Читать книгу The Creative Arts in Counseling - Samuel Gladding T., Samuel T. Gladding - Страница 102
Dance and Movement and Drama
ОглавлениеDramatic activities that can be used as adjuncts to dance therapy have been outlined by D. R. Johnson and Eicher (1990). According to these practitioners, dramatic techniques are effective with adolescents in dance therapy because they mediate the threat of intimacy members of this population feel. Basically, the techniques work internally “by decreasing the ambiguity of emotional and feeling states” and externally “by providing a safer container for the aggressive drives stimulated by the intimate environment” (p. 163). Drama techniques such as labeling feelings, freezing action, and defining linear space can help unsure adolescents feel safe within themselves and secure with others.
Other successful dramatic activities include these exercises:
Adverbs. One member of a group leaves the room and the others decide on an adverb (a word ending in -ly, e.g., warmly). When the member returns, they ask designated members to act out a task in a way that reflects the chosen adverb and try to guess what it is.
Chair game. Group members decide on a famous person while one member of the group is gone. When that person returns, they are treated like the famous person by others in the group until they guess that person’s identity.
Areas. The room is marked off into different feeling areas such as sad, bored, happy, and angry. Each member of the group spends time in these areas and tries to embody that emotion. Then members reassemble and talk about how each experience felt.

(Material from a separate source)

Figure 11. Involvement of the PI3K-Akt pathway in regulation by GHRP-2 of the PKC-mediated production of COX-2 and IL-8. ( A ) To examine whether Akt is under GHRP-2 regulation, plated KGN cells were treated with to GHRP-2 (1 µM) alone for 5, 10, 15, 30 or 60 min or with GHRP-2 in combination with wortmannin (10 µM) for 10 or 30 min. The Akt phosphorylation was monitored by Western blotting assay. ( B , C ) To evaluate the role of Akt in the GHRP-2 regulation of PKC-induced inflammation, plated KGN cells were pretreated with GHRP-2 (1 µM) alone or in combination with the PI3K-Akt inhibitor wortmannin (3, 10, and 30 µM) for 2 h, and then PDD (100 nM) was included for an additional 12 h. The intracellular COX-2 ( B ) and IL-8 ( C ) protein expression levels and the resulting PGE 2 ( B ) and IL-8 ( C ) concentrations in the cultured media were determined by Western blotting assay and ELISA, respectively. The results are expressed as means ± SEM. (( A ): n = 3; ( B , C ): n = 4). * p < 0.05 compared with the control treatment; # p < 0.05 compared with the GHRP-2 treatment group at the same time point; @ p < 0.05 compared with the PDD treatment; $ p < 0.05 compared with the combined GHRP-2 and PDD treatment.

Environments. The group breaks into two teams, and each creates an environment for the other, such as the surface of the moon or a tropical jungle. After going through or participating in the environment, the teams reassemble and talk about the experience and how it relates to their lives.
Overall, dramatic techniques such as these get adolescents moving in many directions and interacting with different people in novel ways. After they have participated in dance therapy experiences, adolescents usually are not intimidated and in fact may welcome opportunities to be more expressive and creative.